23º Simpósio Internacional de ELA/DNM.


 
Mensagem do Movela enviada por e-mail  aos Neurologistas Dr Acary Bulle, Dr Marco Chieia e Dr Wilson Junior no dia 21/11/2012.


Prezados Doutores,

O 23º Simpósio Internacional de ELA/DNM vai acontecer de 5 a 7/12 em Chicago.  Acessando o site
http://www.mndassociation.org/research/MND+research+and+you/treatments-trials

podemos vislumbrar várias drogas em pesquisa para o tratamento da ELA, cujos resultados e/ou andamento serão discutidos no Simpósio.

Entre as diversas drogas, existem algumas que entrarão em FASE III, (por ex: Tirasemtiv CK-2017357, com previsão de recrutamento de 400 pacientes em vários países), mas infelizmente nenhuma dessas pesquisas contempla o Brasil como um potencial centro para participar dos estudos FASE III.

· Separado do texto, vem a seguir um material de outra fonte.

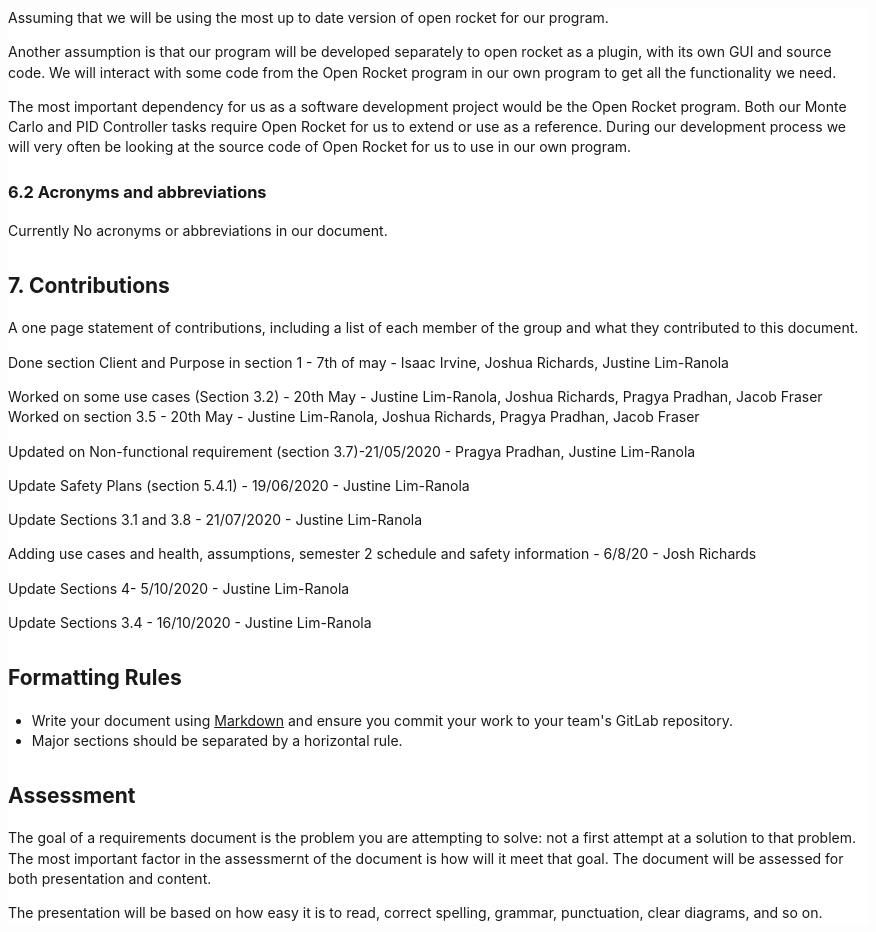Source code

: Assuming that we will be using the most up to date version of open rocket for our program.

Another assumption is that our program will be developed separately to open rocket as a plugin, with its own GUI and source code. We will interact with some code from the Open Rocket program in our own program to get all the functionality we need.

The most important dependency for us as a software development project would be the Open Rocket program. Both our Monte Carlo and PID Controller tasks require Open Rocket for us to extend or use as a reference. During our development process we will very often be looking at the source code of Open Rocket for us to use in our own program.


### 6.2 Acronyms and abbreviations

Currently No acronyms or abbreviations in our document.

## 7. Contributions

A one page statement of contributions, including a list of each member of the group and what they contributed to this document.

Done section Client and Purpose in section 1 - 7th of may - Isaac Irvine, Joshua Richards, Justine Lim-Ranola

Worked on some use cases (Section 3.2) - 20th May - Justine Lim-Ranola, Joshua Richards, Pragya Pradhan, Jacob Fraser
Worked on section 3.5 - 20th May - Justine Lim-Ranola, Joshua Richards, Pragya Pradhan, Jacob Fraser

Updated on Non-functional requirement (section 3.7)-21/05/2020 - Pragya Pradhan, Justine Lim-Ranola

Update Safety Plans (section 5.4.1) - 19/06/2020 - Justine Lim-Ranola

Update Sections 3.1 and 3.8 - 21/07/2020 - Justine Lim-Ranola

Adding use cases and health, assumptions, semester 2 schedule and safety information - 6/8/20 - Josh Richards

Update Sections 4- 5/10/2020 - Justine Lim-Ranola

Update Sections 3.4 - 16/10/2020 - Justine Lim-Ranola


## Formatting Rules 

 * Write your document using [Markdown](https://gitlab.ecs.vuw.ac.nz/help/user/markdown#gitlab-flavored-markdown-gfm) and ensure you commit your work to your team's GitLab repository.
 * Major sections should be separated by a horizontal rule.


## Assessment  

The goal of a requirements document is the problem you are attempting to solve:  not a first attempt at a solution to that problem. The most important factor in the assessmernt of the document is how will it meet that goal. The document will be assessed for both presentation and content. 

The presentation will be based on how easy it is to read, correct spelling, grammar, punctuation, clear diagrams, and so on.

É possível aos Senhores na qualidade de representantes de 2 grandes centros de referência em Doenças do Neurônio Motor na América Latina, UNIFESP e USP,  fazerem  contato com os representantes dessas empresas que estão patrocinando esses ensaios clínicos FASE III, no sentido de que seja ofertada a essas empresas a oportunidade de se investir em trials de ELA também no Brasil?

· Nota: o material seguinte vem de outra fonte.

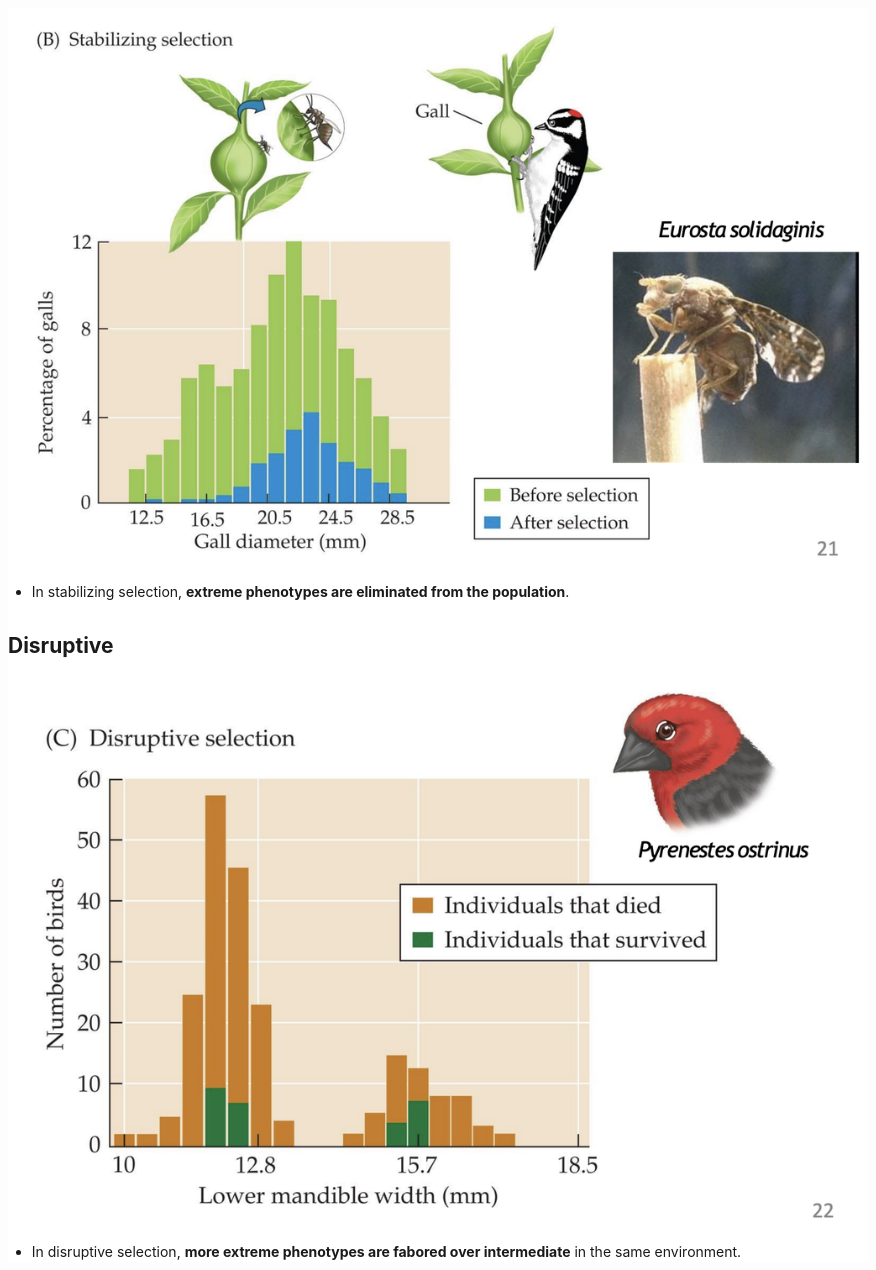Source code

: ![Pasted image 20241003110557](../../attachments/Pasted%20image%2020241003110557.png)

* In stabilizing selection, **extreme phenotypes are eliminated from the population**.

## Disruptive
![Pasted image 20241003110733](../../attachments/Pasted%20image%2020241003110733.png)
* In disruptive selection, **more extreme phenotypes are fabored over intermediate** in the same environment.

 O Brasil faz parte do agrupamento Brasil-Rússia-Índia-China e África do Sul-BRICS, e sua importância no cenário político-econômico mundial não pode passar despercebido quando falamos em pesquisa e ciência. Além disso, temos aqui no Brasil um contingente enorme de pacientes ansiosos por serem incluídos em algum protocolo experimental, o que diminuiria em muito a ansiedade e a angústia que hoje nos rodeiam pela ausência desses protocolos no Brasil, o que tem levado muitos a se aventurarem em pseudos tratamentos, caros e sem qualquer certeza de nada.

A situação dos pacientes acometidos de ELA no Brasil é particularmente  desesperadora, pois a exceção de São Paulo e outros poucos municípios, o que o paciente de ELA tem é a completa ausência do estado e a falta de uma política pública que os ampare em suas necessidades mais primárias. Além disso, temos contra nós um inimigo feroz - o tempo, deste modo, em pouco ou nada avançamos nessa discussão, as pessoas que hoje nutrem um pingo de esperança, serão os lutos que vamos chorar amanhã.

Portanto, não há tempo a perder, queremos e precisamos discutir com os Senhores todas as possibilidades de tratamento, e queremos entender o que é e o que não é possível nesse momento.

Senhores tão logo nos respondam estaremos divulgando essa mensagem nas redes sociais de ELA de todo o Brasil.